The BBC has reportedly suspended one of its news anchors after she was accused of breaching the broadcaster’s strict impartiality rules over comments about Boris Johnson.

Martine Croxall was hosting the Sunday edition of BBC evening show “The Papers,” which reviews the following day’s top print headlines, when she made the remarks.

“Well this is all very exciting isn’t it,” were Croxall’s first words as she opened the program. “Hello and welcome to our look ahead to what the papers will be bringing us tomorrow. Am I allowed to be this gleeful? Well I am.”

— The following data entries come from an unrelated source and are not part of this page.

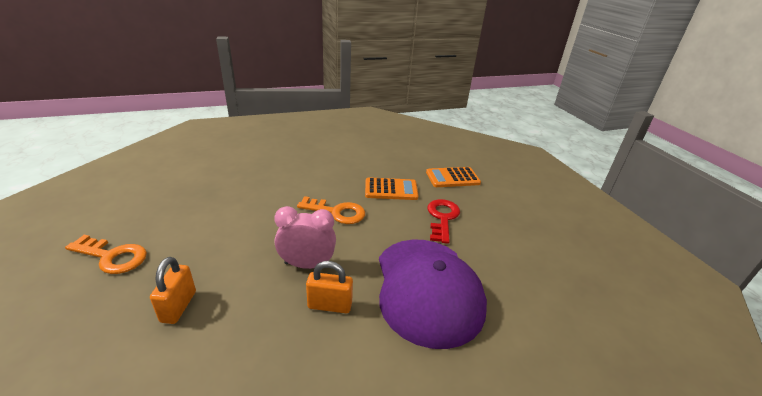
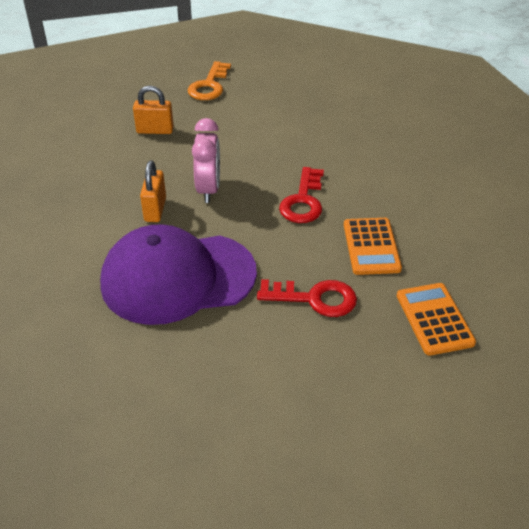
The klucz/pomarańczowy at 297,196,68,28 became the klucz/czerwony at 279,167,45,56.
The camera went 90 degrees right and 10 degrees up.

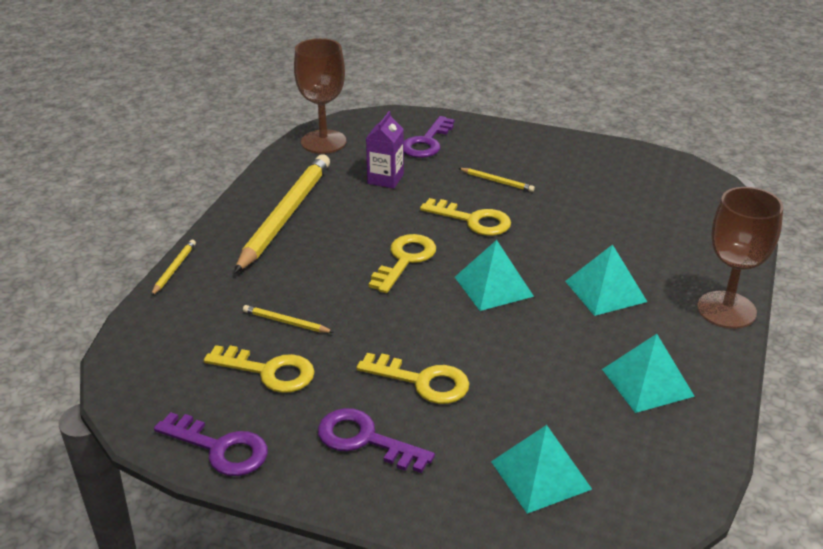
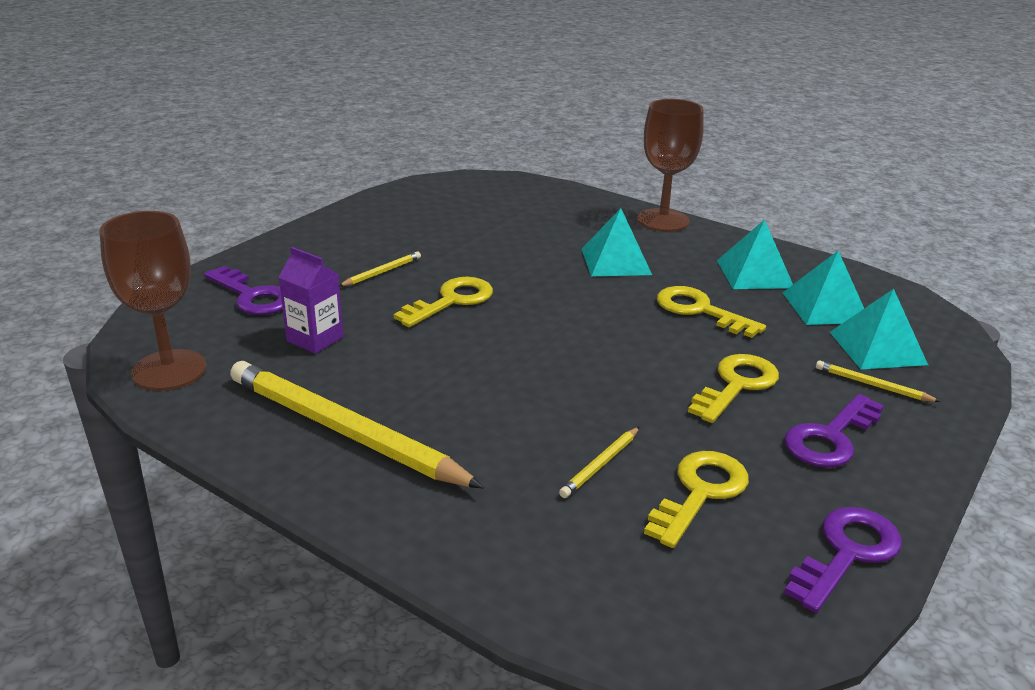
The ołówek/żółty moved from 151,240,45,56 to 816,360,125,42.
The klucz/żółty moved from 369,234,67,59 to 657,286,109,52.
The piramida/turkusowy moved from 455,240,79,71 to 782,251,82,74.
The camera went 75 degrees left and 5 degrees down.

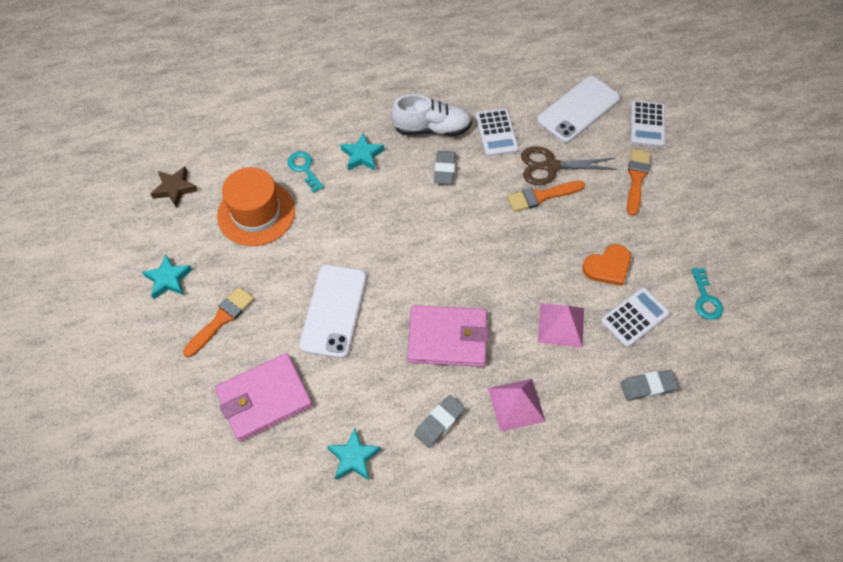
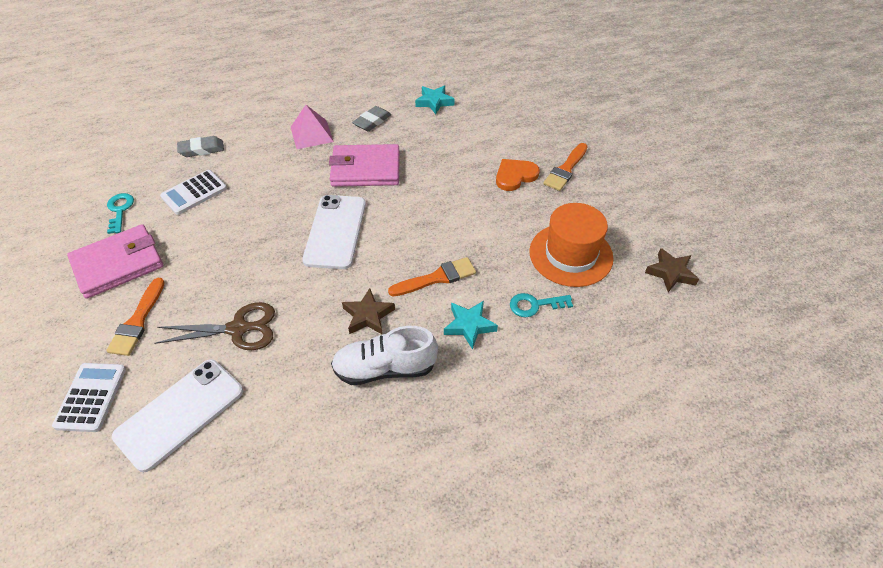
The gwiazda/turkusowy at 142,255,50,44 disappeared.
The portfel/różowy moved from 215,353,98,89 to 67,224,96,75.
The klucz/turkusowy at 287,151,37,42 turned 120 degrees clockwise.
The telefon/biały moved from 299,265,68,94 to 302,195,64,74.
The gumka do mazania/szary at 434,151,22,33 was replaced by the gwiazda/brązowy at 342,288,53,47.
The kalkulator/biały at 475,109,44,47 disappeared.
The pędzel/pomarańczowy moved from 507,181,78,31 to 388,257,88,39.
The piramida/różowy at 538,303,46,45 disappeared.
The serce/pomarańczowy moved from 582,244,49,42 to 496,159,44,32.
The camera went 175 degrees right and 10 degrees down.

“Can we even show you the front pages just yet, have they arrived? No, they haven’t arrived,” she continued after introducing her two guests, both newspaper journalists. “It’s all a little bit, you know, lastminute.com isn’t it? Because all the front pages were probably out of date by the time we received them.”

Referring to a stack of photocopies of the front pages from Britain’s leading newspapers sat on the desk in front of her, Croxall said: “They’re still warm off my printer.”

The show, which is live, aired about 90 minutes after ousted British Prime Minister Boris Johnson, who resigned in July after one scandal too many, confirmed he would not stand for the position of party leader following the resignation of his successor Liz Truss, who lasted 44 days in office.

Although Croxall did not explain to viewers why she was so “gleeful,” critics interpreted her comments to mean she was happy Johnson was not standing.

“Biased BBC presenter celebrates Boris Johnson pulling out of the Tory leadership election,” one person tweeted. Another wrote on the social media site: “Welcome to the impartiality of @BBCNews.”

Later on in the show, one of her guests, parliamentary journalist Tony Grew, said Johnson thinks of himself as “world king” and sardonically added that in addition to the U.K. election he “probably thinks he’s best placed to win the American election in 2024.” In response, Croxall giggled, before stopping herself and saying “sorry.”

“I shouldn’t probably [laugh],” she told Grew. “I’m probably breaking some sort of terrible due impartiality rule by giggling but it is an extraordinary period in which to be a political journalist isn’t it.”

According to the BBC News digital site (which cited Press Association as its source), Croxley has now been taken off air while she is investigated for breaching the corporation’s strict impartiality rules.

A BBC spokesperson told Variety: “BBC News is urgently reviewing last night’s edition of ‘The Papers’ on the News Channel for a potential breach of impartiality. It is imperative that we maintain the highest editorial standards. We have processes in place to uphold our standards, and these processes have been activated.”

Others, however, believe the BBC overreacted and that Croxall was referring to the excitement of working during such a fast-paced political environment. “This is crazy,” tweeted British journalist Etan Small about Croxley’s suspension. “It was abundantly clear that Croxall was talking about her excitement at the front pages being rewritten while she was live on air.”

Earlier this year one of the BBC’s former star journalists, “Newsnight” anchor Emily Maitlis, rebuked the corporation for what she considers its heavy-handed approach to impartiality. In response, the BBC’s chief content office Charlotte Moore said Maitlis had been reprimanded after she had breached “editorial standards.”